Researchers showed that the drug afatinib not just killed off uterine serious cancer cells after stopping their growth but also caused tumors to shrink.
The drug, a type of personalized medicine, attacks faults in the HER2 gene which lie at the heart of the cancer cells. This stops the disease in its tracks. Drugs which target HER2 are already used to treat breast cancer, the press release added.
Uterine serous carcinoma is a fast-growing type of womb cancer, which is more likely than other womb cancer to come back after treatment.
According to reports, womb cancers accounts for 40 per cent of all death from womb cancer - which equals to around 800 deaths every year in the UK.
"Our research uses the vast amount of genetic information now available to find ways to shake the foundations of cancer and stop the disease progressing," lead author Dr Carlton Schwab from the Division of Gynaecologic Oncology at the Yale School of Medicine, said in the press release.
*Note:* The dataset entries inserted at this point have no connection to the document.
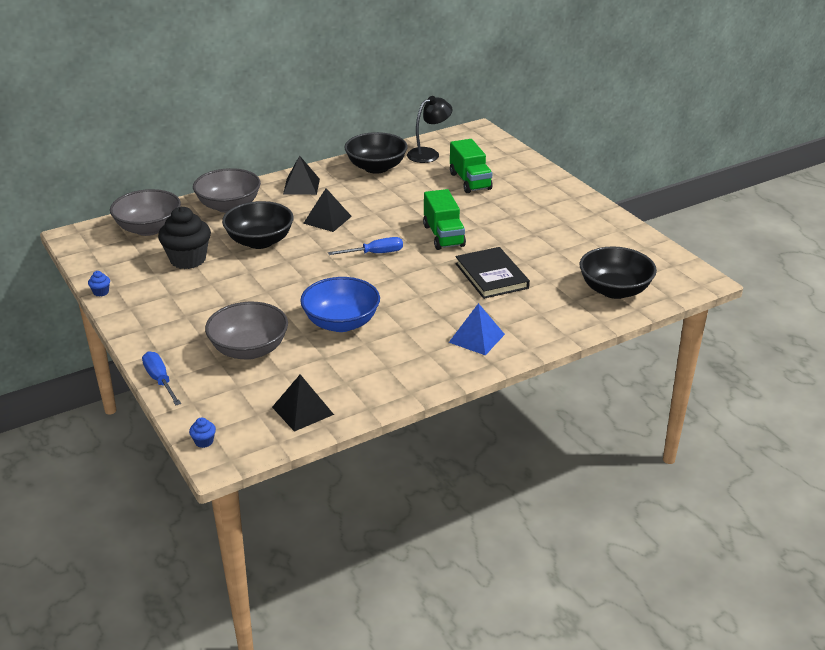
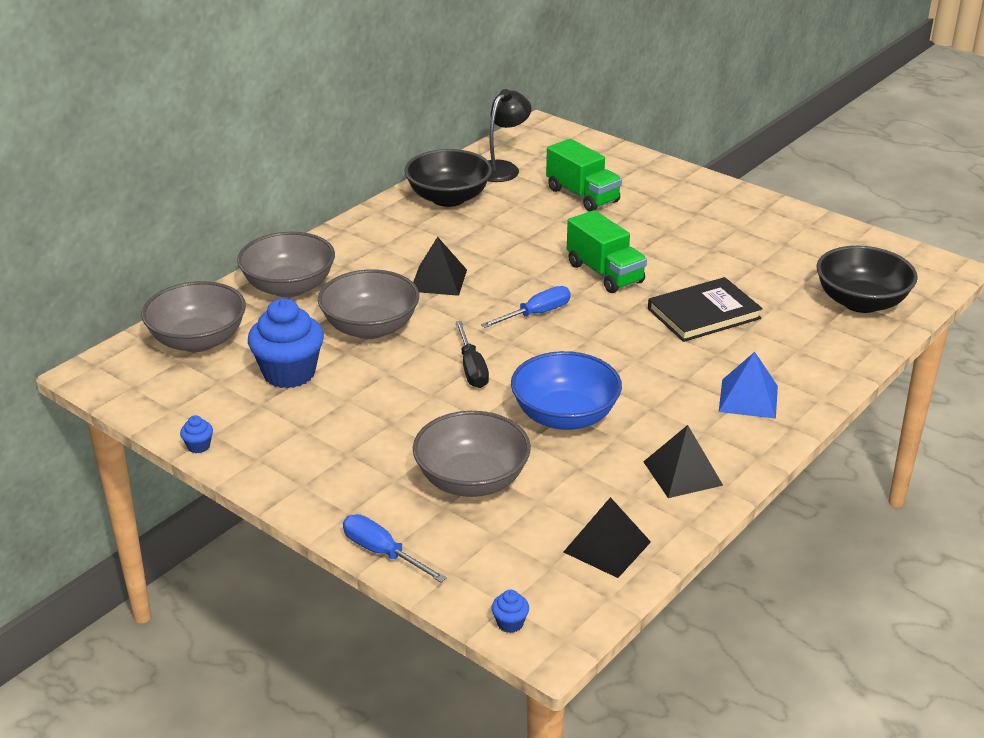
camera: 20 degrees left, 0 degrees up
black cupcake [158,207,211,269] -> blue cupcake [248,298,324,388]
black bowl [222,201,294,249] -> grey bowl [318,269,419,339]
black pyramid [283,156,320,195] -> black pyramid moved to [643,425,723,498]
black book [455,247,530,299] -> black book turned 75 degrees counterclockwise [648,277,763,342]
none -> black screwdriver [455,321,489,388]

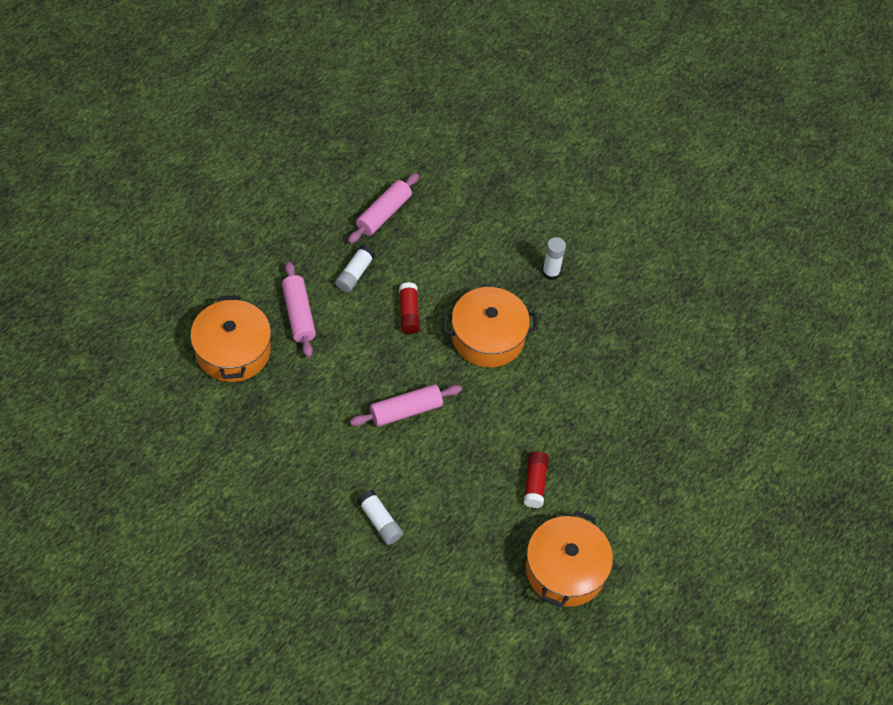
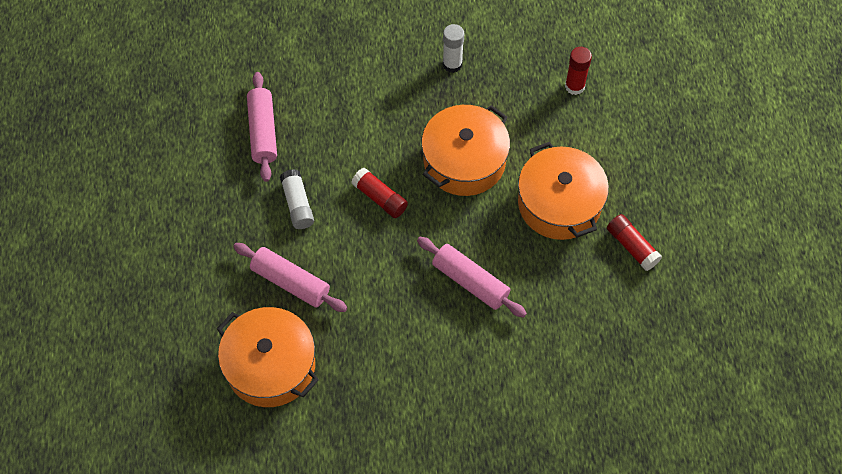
camera: 40 degrees left, 5 degrees up
pink rolling pin [350,384,462,427] -> pink rolling pin turned 75 degrees counterclockwise [417,237,527,318]
white glue stick [357,490,403,545] -> none
orange pot [526,510,613,608] -> orange pot moved to [518,142,609,240]
none -> red glue stick [565,47,592,95]

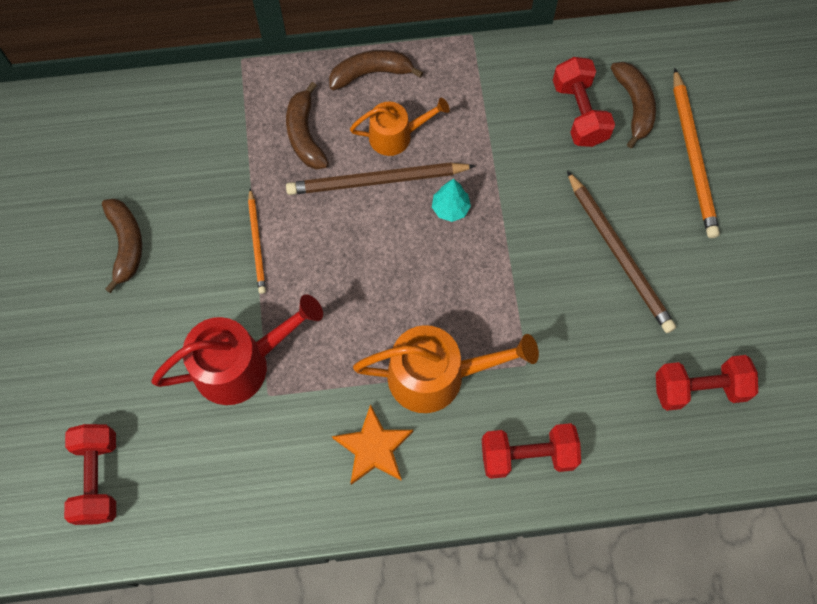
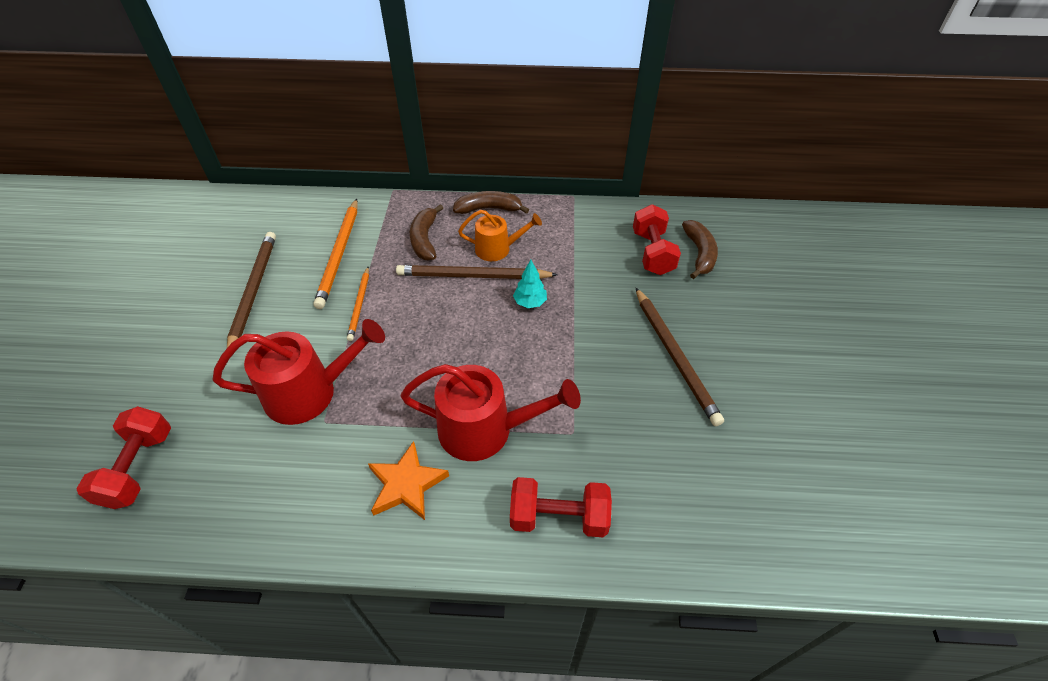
camera: 10 degrees right, 20 degrees down
brown banana [102,199,142,293] -> brown pencil [227,232,276,348]
orange watering can [353,325,539,413] -> red watering can [400,364,581,461]
red dumbbell [656,355,758,411] -> none
orange pencil [673,68,720,238] -> orange pencil moved to [314,199,358,309]

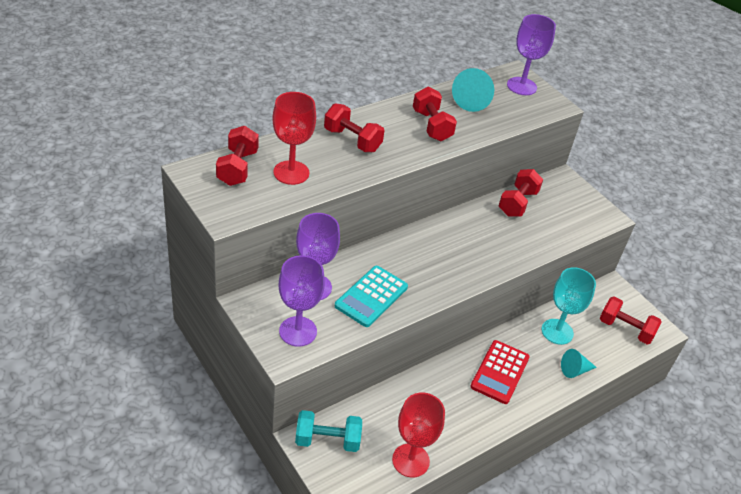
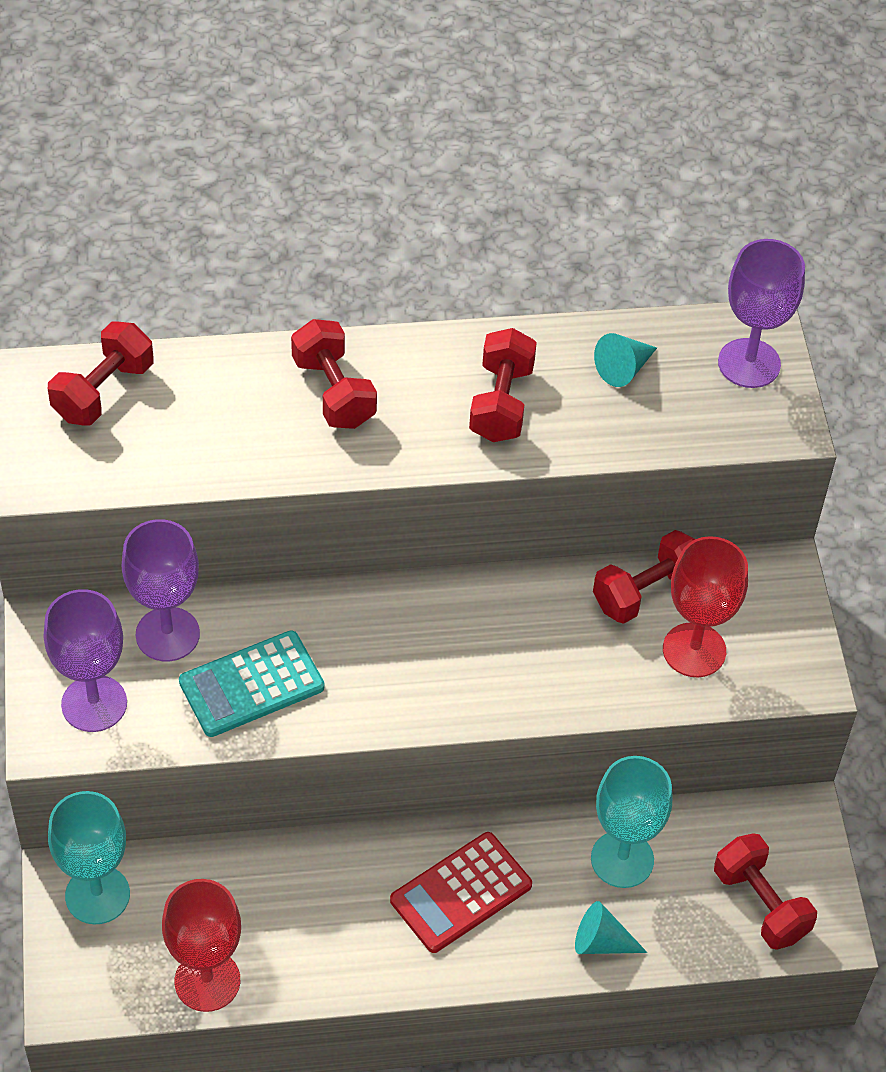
camera: 30 degrees right, 10 degrees up
red goblet [272,92,316,185] -> red goblet moved to [663,536,748,677]
turquoise dumbbell [295,410,362,452] -> turquoise goblet [48,791,130,925]
turquoise cone [452,68,494,112] -> turquoise cone [594,333,657,387], size x0.64

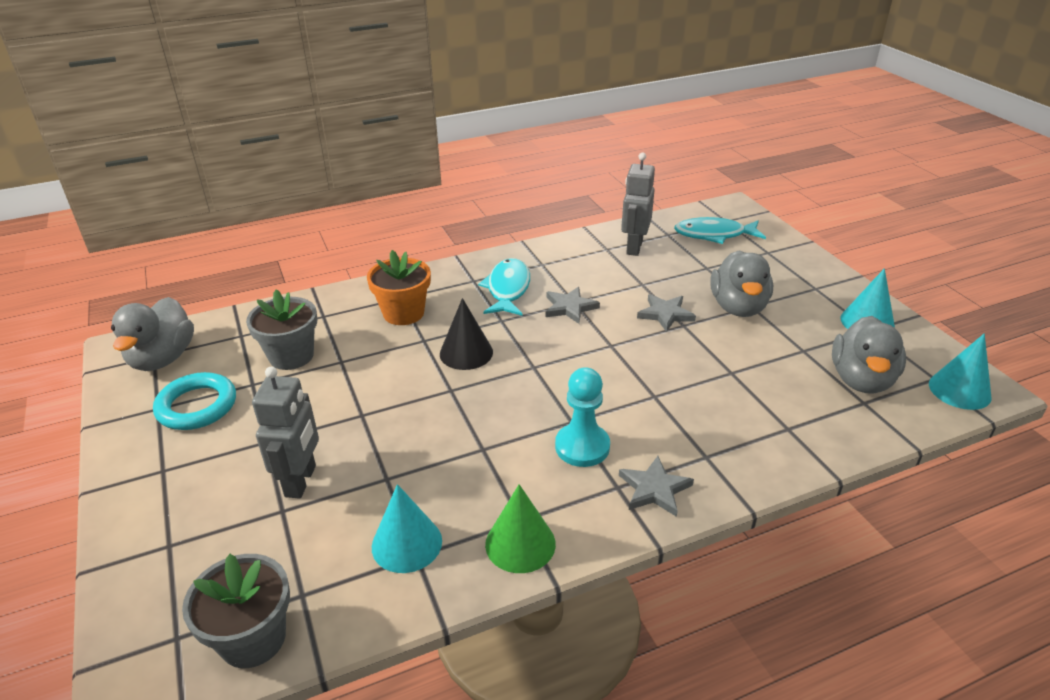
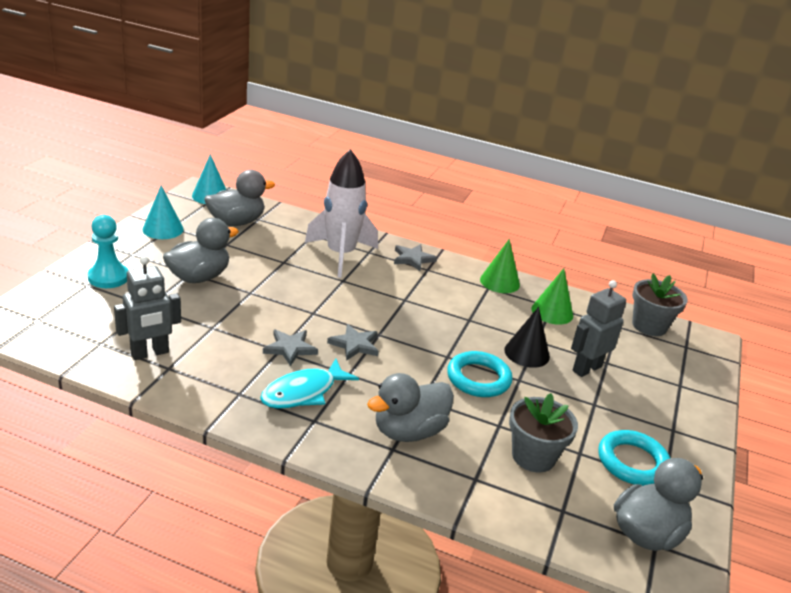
camera: 140 degrees left, 5 degrees down
orange flower pot [367,250,431,325] -> grey duck [367,373,454,442]
turquoise cone [372,484,442,573] -> green cone [532,268,573,325]
black cone [440,298,493,370] -> black cone moved to [504,307,550,368]
turquoise pawn [555,367,610,467] -> turquoise pawn moved to [88,215,128,288]
grey star [637,294,696,332] -> grey star moved to [327,324,379,361]
turquoise fish [674,217,766,244] -> none
none -> white rocket [305,149,378,278]
none -> turquoise ring [447,351,513,397]

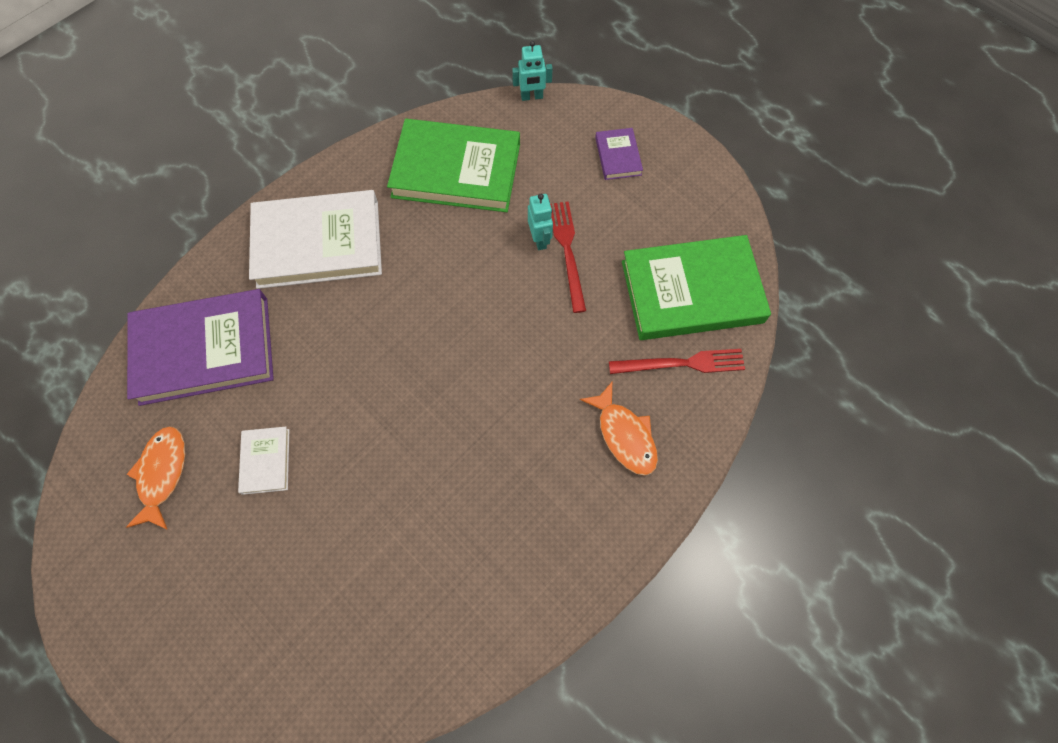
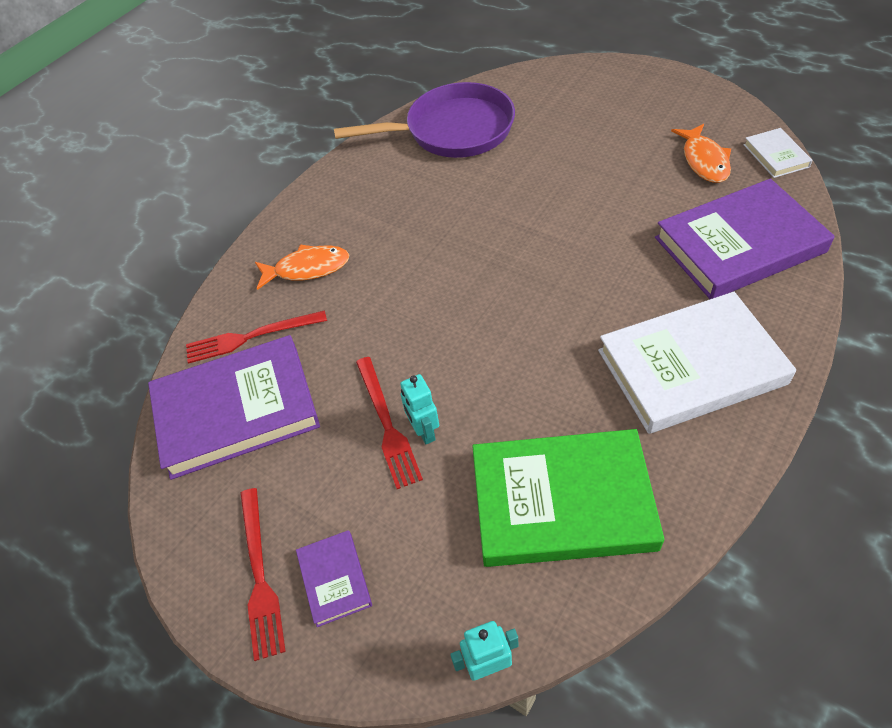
camera: 175 degrees right, 15 degrees down
white book [238,427,289,495] -> white book moved to [744,128,813,178]
orange fish [580,382,658,476] -> orange fish turned 120 degrees clockwise [255,244,349,290]
green book [622,235,771,340] -> purple book [148,335,320,480]
none -> red fork [240,488,286,661]
none -> purple pan [334,82,515,158]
"We have shown similar results to early data of afatinib in non small cell lung cancer, which ultimately led to clinical trials and a shift in the way some of these cancers are treated. There could be real possibilities to make a difference for patients, and this study has laid the foundations for the development of clinical trials testing the drug in women whose cancers have this HER2 gene fault and don't respond to chemotherapy."
The study has been published in the British Journal of Cancer.